═══ Input data ═══
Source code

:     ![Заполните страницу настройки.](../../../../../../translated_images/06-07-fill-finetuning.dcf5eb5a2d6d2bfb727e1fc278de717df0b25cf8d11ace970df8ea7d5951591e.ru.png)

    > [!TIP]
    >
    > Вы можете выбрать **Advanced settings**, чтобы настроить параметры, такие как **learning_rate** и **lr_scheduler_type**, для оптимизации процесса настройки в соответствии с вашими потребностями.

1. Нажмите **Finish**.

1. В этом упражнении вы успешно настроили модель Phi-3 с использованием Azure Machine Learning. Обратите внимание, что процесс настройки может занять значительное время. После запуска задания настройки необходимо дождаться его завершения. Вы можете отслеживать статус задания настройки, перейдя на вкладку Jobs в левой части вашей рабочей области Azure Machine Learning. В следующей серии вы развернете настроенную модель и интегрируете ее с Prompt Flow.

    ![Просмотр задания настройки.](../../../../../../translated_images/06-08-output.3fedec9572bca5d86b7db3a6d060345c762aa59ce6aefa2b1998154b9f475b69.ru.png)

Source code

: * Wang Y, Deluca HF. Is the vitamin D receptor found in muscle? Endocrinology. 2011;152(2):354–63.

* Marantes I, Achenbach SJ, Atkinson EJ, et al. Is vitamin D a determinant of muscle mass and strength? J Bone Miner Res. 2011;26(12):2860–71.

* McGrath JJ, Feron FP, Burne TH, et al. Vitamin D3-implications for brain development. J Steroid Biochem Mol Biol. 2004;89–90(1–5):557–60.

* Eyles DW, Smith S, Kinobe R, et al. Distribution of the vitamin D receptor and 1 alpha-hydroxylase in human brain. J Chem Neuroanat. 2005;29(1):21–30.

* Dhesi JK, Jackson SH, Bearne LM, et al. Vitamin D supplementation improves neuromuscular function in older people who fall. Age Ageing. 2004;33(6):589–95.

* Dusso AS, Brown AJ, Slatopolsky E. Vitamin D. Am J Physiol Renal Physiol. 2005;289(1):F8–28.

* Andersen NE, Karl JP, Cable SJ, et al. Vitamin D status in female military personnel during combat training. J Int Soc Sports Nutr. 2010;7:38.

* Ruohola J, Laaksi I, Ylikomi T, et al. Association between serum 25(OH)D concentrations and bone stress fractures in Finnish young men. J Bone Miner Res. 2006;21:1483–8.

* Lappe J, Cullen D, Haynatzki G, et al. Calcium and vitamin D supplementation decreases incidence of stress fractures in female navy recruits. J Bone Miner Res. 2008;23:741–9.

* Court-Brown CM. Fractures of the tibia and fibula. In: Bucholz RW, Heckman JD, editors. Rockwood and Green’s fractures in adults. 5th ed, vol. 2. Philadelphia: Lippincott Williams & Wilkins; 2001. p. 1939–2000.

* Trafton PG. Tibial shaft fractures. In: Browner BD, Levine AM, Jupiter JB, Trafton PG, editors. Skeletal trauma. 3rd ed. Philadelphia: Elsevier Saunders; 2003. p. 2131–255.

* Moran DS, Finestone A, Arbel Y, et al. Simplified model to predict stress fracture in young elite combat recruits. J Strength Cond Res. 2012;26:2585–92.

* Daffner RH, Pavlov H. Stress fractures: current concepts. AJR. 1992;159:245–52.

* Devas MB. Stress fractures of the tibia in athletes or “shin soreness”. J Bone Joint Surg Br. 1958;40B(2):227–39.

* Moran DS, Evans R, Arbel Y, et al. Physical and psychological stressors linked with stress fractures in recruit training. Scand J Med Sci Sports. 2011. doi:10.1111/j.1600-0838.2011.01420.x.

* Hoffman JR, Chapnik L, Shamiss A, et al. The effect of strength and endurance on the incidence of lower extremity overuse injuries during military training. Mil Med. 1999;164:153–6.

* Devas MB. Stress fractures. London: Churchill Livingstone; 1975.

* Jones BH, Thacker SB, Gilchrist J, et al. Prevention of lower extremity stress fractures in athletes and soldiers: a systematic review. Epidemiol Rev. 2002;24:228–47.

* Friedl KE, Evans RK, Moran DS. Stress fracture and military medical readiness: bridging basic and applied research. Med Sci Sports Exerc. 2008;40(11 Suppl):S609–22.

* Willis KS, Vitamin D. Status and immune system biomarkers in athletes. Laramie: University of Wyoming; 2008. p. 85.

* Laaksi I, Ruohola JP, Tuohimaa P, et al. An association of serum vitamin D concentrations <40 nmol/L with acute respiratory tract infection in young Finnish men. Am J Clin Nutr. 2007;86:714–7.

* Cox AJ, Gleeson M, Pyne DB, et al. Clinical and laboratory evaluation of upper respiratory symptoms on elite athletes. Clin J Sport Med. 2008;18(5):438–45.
═══
# What is expected
Could you repeat exactly the lines above from the line with "Miner Res. 2006;21:1483–8." up to and including the line with "2001. p. 1939–2000.", and only those?

# Answer to the exercise
* Ruohola J, Laaksi I, Ylikomi T, et al. Association between serum 25(OH)D concentrations and bone stress fractures in Finnish young men. J Bone Miner Res. 2006;21:1483–8.

* Lappe J, Cullen D, Haynatzki G, et al. Calcium and vitamin D supplementation decreases incidence of stress fractures in female navy recruits. J Bone Miner Res. 2008;23:741–9.

* Court-Brown CM. Fractures of the tibia and fibula. In: Bucholz RW, Heckman JD, editors. Rockwood and Green’s fractures in adults. 5th ed, vol. 2. Philadelphia: Lippincott Williams & Wilkins; 2001. p. 1939–2000.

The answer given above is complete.